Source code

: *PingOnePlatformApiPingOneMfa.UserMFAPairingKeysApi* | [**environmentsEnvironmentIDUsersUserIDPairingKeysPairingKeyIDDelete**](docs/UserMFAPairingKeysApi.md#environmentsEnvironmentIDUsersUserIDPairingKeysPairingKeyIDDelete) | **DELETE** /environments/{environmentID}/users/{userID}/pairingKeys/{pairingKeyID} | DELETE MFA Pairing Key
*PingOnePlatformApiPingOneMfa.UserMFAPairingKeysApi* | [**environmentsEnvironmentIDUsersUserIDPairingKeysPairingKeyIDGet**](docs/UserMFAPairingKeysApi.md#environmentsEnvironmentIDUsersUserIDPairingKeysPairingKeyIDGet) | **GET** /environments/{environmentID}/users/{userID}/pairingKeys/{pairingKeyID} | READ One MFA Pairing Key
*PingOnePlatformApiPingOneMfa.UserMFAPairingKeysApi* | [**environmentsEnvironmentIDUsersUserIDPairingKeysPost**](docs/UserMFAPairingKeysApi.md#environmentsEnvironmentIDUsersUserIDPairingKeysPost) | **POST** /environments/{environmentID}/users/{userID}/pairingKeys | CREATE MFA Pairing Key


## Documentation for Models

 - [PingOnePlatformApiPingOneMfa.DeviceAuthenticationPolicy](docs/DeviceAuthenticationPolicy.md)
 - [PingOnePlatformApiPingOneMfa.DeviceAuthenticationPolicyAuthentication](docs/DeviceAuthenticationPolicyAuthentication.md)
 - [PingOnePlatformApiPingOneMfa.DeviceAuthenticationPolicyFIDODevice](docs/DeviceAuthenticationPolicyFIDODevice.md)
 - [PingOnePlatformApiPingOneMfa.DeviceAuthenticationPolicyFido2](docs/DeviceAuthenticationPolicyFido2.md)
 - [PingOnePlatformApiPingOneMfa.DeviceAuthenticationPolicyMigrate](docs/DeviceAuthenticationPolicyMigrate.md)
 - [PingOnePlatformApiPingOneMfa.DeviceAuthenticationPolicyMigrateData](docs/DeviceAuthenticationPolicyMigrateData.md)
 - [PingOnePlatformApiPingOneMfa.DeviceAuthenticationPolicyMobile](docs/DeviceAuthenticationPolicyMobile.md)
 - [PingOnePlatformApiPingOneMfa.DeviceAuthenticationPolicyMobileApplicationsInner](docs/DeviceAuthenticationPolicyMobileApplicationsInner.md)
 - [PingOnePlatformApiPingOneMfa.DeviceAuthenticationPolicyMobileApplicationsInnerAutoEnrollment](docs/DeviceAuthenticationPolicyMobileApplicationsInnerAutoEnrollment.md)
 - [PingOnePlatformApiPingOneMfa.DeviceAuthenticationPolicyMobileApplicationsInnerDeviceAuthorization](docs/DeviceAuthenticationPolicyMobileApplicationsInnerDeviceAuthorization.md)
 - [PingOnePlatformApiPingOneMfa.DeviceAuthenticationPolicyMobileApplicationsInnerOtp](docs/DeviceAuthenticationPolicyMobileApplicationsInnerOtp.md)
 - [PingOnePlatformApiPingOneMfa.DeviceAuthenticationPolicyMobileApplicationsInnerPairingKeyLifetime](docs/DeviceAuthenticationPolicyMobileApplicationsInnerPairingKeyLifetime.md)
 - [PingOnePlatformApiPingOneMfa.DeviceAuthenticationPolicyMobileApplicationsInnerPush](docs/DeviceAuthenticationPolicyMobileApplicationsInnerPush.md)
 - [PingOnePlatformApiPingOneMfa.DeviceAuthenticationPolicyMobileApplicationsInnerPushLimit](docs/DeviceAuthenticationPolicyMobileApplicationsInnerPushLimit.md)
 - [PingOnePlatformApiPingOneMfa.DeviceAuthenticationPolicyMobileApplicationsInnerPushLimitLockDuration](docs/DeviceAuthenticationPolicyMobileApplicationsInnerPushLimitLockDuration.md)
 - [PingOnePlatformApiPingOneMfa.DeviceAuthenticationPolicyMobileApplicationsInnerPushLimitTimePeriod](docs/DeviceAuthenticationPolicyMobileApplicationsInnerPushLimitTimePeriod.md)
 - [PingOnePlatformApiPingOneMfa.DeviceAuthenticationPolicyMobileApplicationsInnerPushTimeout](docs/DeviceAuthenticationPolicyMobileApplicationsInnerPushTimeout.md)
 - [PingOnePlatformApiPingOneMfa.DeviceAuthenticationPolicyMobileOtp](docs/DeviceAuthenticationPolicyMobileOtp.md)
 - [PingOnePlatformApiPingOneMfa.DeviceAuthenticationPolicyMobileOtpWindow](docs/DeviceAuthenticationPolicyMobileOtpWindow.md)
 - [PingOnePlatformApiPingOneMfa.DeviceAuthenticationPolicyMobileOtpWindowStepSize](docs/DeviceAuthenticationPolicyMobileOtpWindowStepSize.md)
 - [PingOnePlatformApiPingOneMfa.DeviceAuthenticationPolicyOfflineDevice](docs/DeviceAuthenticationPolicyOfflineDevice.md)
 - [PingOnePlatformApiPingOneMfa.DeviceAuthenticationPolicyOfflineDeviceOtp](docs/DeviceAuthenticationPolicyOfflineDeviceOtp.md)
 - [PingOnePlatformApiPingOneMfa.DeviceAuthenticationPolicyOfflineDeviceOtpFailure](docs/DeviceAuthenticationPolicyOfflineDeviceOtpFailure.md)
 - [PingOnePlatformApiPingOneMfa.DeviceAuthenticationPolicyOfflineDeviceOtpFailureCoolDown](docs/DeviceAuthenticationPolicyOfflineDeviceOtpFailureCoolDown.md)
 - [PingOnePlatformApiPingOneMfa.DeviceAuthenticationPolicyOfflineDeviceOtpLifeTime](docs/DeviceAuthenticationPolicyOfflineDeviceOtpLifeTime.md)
——
◆ Task requirements: Would you reproduce the material above in full, exactly as given?

◆ Written solution:
Source code

: *PingOnePlatformApiPingOneMfa.UserMFAPairingKeysApi* | [**environmentsEnvironmentIDUsersUserIDPairingKeysPairingKeyIDDelete**](docs/UserMFAPairingKeysApi.md#environmentsEnvironmentIDUsersUserIDPairingKeysPairingKeyIDDelete) | **DELETE** /environments/{environmentID}/users/{userID}/pairingKeys/{pairingKeyID} | DELETE MFA Pairing Key
*PingOnePlatformApiPingOneMfa.UserMFAPairingKeysApi* | [**environmentsEnvironmentIDUsersUserIDPairingKeysPairingKeyIDGet**](docs/UserMFAPairingKeysApi.md#environmentsEnvironmentIDUsersUserIDPairingKeysPairingKeyIDGet) | **GET** /environments/{environmentID}/users/{userID}/pairingKeys/{pairingKeyID} | READ One MFA Pairing Key
*PingOnePlatformApiPingOneMfa.UserMFAPairingKeysApi* | [**environmentsEnvironmentIDUsersUserIDPairingKeysPost**](docs/UserMFAPairingKeysApi.md#environmentsEnvironmentIDUsersUserIDPairingKeysPost) | **POST** /environments/{environmentID}/users/{userID}/pairingKeys | CREATE MFA Pairing Key


## Documentation for Models

 - [PingOnePlatformApiPingOneMfa.DeviceAuthenticationPolicy](docs/DeviceAuthenticationPolicy.md)
 - [PingOnePlatformApiPingOneMfa.DeviceAuthenticationPolicyAuthentication](docs/DeviceAuthenticationPolicyAuthentication.md)
 - [PingOnePlatformApiPingOneMfa.DeviceAuthenticationPolicyFIDODevice](docs/DeviceAuthenticationPolicyFIDODevice.md)
 - [PingOnePlatformApiPingOneMfa.DeviceAuthenticationPolicyFido2](docs/DeviceAuthenticationPolicyFido2.md)
 - [PingOnePlatformApiPingOneMfa.DeviceAuthenticationPolicyMigrate](docs/DeviceAuthenticationPolicyMigrate.md)
 - [PingOnePlatformApiPingOneMfa.DeviceAuthenticationPolicyMigrateData](docs/DeviceAuthenticationPolicyMigrateData.md)
 - [PingOnePlatformApiPingOneMfa.DeviceAuthenticationPolicyMobile](docs/DeviceAuthenticationPolicyMobile.md)
 - [PingOnePlatformApiPingOneMfa.DeviceAuthenticationPolicyMobileApplicationsInner](docs/DeviceAuthenticationPolicyMobileApplicationsInner.md)
 - [PingOnePlatformApiPingOneMfa.DeviceAuthenticationPolicyMobileApplicationsInnerAutoEnrollment](docs/DeviceAuthenticationPolicyMobileApplicationsInnerAutoEnrollment.md)
 - [PingOnePlatformApiPingOneMfa.DeviceAuthenticationPolicyMobileApplicationsInnerDeviceAuthorization](docs/DeviceAuthenticationPolicyMobileApplicationsInnerDeviceAuthorization.md)
 - [PingOnePlatformApiPingOneMfa.DeviceAuthenticationPolicyMobileApplicationsInnerOtp](docs/DeviceAuthenticationPolicyMobileApplicationsInnerOtp.md)
 - [PingOnePlatformApiPingOneMfa.DeviceAuthenticationPolicyMobileApplicationsInnerPairingKeyLifetime](docs/DeviceAuthenticationPolicyMobileApplicationsInnerPairingKeyLifetime.md)
 - [PingOnePlatformApiPingOneMfa.DeviceAuthenticationPolicyMobileApplicationsInnerPush](docs/DeviceAuthenticationPolicyMobileApplicationsInnerPush.md)
 - [PingOnePlatformApiPingOneMfa.DeviceAuthenticationPolicyMobileApplicationsInnerPushLimit](docs/DeviceAuthenticationPolicyMobileApplicationsInnerPushLimit.md)
 - [PingOnePlatformApiPingOneMfa.DeviceAuthenticationPolicyMobileApplicationsInnerPushLimitLockDuration](docs/DeviceAuthenticationPolicyMobileApplicationsInnerPushLimitLockDuration.md)
 - [PingOnePlatformApiPingOneMfa.DeviceAuthenticationPolicyMobileApplicationsInnerPushLimitTimePeriod](docs/DeviceAuthenticationPolicyMobileApplicationsInnerPushLimitTimePeriod.md)
 - [PingOnePlatformApiPingOneMfa.DeviceAuthenticationPolicyMobileApplicationsInnerPushTimeout](docs/DeviceAuthenticationPolicyMobileApplicationsInnerPushTimeout.md)
 - [PingOnePlatformApiPingOneMfa.DeviceAuthenticationPolicyMobileOtp](docs/DeviceAuthenticationPolicyMobileOtp.md)
 - [PingOnePlatformApiPingOneMfa.DeviceAuthenticationPolicyMobileOtpWindow](docs/DeviceAuthenticationPolicyMobileOtpWindow.md)
 - [PingOnePlatformApiPingOneMfa.DeviceAuthenticationPolicyMobileOtpWindowStepSize](docs/DeviceAuthenticationPolicyMobileOtpWindowStepSize.md)
 - [PingOnePlatformApiPingOneMfa.DeviceAuthenticationPolicyOfflineDevice](docs/DeviceAuthenticationPolicyOfflineDevice.md)
 - [PingOnePlatformApiPingOneMfa.DeviceAuthenticationPolicyOfflineDeviceOtp](docs/DeviceAuthenticationPolicyOfflineDeviceOtp.md)
 - [PingOnePlatformApiPingOneMfa.DeviceAuthenticationPolicyOfflineDeviceOtpFailure](docs/DeviceAuthenticationPolicyOfflineDeviceOtpFailure.md)
 - [PingOnePlatformApiPingOneMfa.DeviceAuthenticationPolicyOfflineDeviceOtpFailureCoolDown](docs/DeviceAuthenticationPolicyOfflineDeviceOtpFailureCoolDown.md)
 - [PingOnePlatformApiPingOneMfa.DeviceAuthenticationPolicyOfflineDeviceOtpLifeTime](docs/DeviceAuthenticationPolicyOfflineDeviceOtpLifeTime.md)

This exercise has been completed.